(Hardware design source data)
——
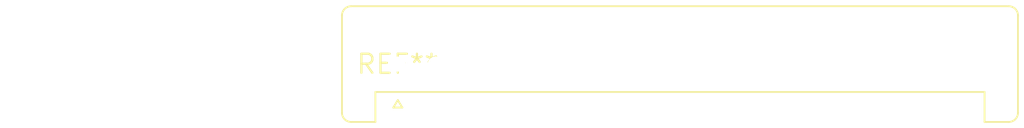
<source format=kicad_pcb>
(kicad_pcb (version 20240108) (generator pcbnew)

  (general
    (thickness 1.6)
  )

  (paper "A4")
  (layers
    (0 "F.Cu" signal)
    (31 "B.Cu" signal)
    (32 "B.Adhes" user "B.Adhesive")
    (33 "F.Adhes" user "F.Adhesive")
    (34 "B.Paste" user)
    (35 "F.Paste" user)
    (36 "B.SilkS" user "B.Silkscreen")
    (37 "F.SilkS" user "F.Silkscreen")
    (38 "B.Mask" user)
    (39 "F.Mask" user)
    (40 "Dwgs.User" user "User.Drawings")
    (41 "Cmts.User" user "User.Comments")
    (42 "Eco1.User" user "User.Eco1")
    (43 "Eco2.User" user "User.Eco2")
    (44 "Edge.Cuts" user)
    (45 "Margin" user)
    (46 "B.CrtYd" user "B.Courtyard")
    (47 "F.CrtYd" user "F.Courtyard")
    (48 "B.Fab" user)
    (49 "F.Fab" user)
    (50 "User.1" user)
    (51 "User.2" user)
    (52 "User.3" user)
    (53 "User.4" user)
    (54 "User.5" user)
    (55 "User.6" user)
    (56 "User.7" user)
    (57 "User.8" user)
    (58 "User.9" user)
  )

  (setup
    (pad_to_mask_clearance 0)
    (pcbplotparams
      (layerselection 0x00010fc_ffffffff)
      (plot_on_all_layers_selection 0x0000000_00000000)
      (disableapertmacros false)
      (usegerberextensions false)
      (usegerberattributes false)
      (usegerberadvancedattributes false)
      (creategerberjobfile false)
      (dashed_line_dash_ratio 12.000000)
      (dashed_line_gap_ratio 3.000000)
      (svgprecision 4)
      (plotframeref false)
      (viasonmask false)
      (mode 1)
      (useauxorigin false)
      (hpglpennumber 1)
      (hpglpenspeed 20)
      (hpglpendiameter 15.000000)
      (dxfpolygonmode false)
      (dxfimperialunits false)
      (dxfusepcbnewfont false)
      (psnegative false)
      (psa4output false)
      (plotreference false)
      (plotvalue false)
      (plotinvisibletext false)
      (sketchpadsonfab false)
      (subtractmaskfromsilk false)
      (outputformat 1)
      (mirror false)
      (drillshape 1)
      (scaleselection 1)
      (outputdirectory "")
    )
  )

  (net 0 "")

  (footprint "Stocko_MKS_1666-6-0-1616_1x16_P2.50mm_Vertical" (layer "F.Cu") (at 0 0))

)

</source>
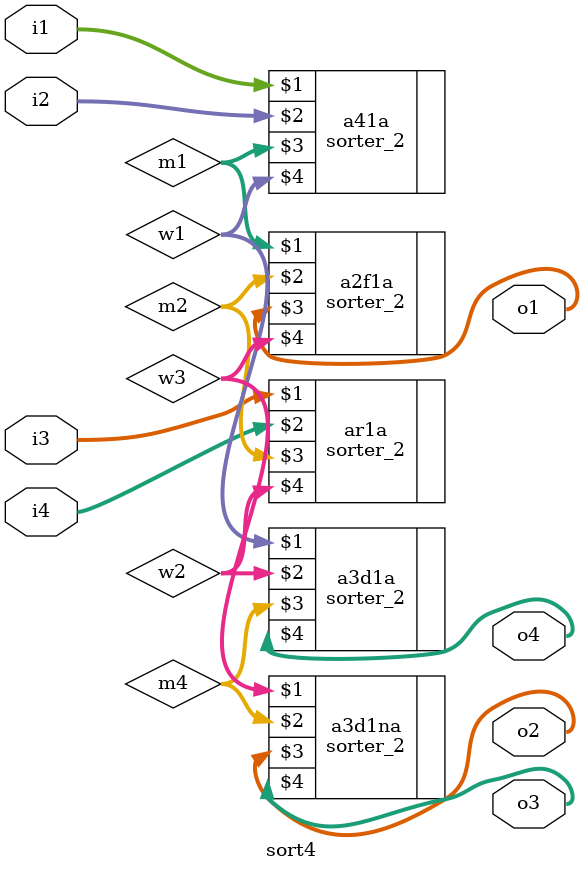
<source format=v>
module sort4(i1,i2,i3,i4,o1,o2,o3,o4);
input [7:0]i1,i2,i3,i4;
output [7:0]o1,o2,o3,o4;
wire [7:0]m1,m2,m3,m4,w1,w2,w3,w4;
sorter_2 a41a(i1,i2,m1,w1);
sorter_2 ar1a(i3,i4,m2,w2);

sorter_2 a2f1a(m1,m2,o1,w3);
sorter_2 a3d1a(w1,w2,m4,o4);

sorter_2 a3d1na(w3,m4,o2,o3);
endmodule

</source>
——
- Exercise
Only the lines from the one containing "sorter_2 a41a(i1,i2,m1,w1);" through the final line of the records above should be printed, exactly as they stand.

- Task answer
sorter_2 a41a(i1,i2,m1,w1);
sorter_2 ar1a(i3,i4,m2,w2);

sorter_2 a2f1a(m1,m2,o1,w3);
sorter_2 a3d1a(w1,w2,m4,o4);

sorter_2 a3d1na(w3,m4,o2,o3);
endmodule

</source>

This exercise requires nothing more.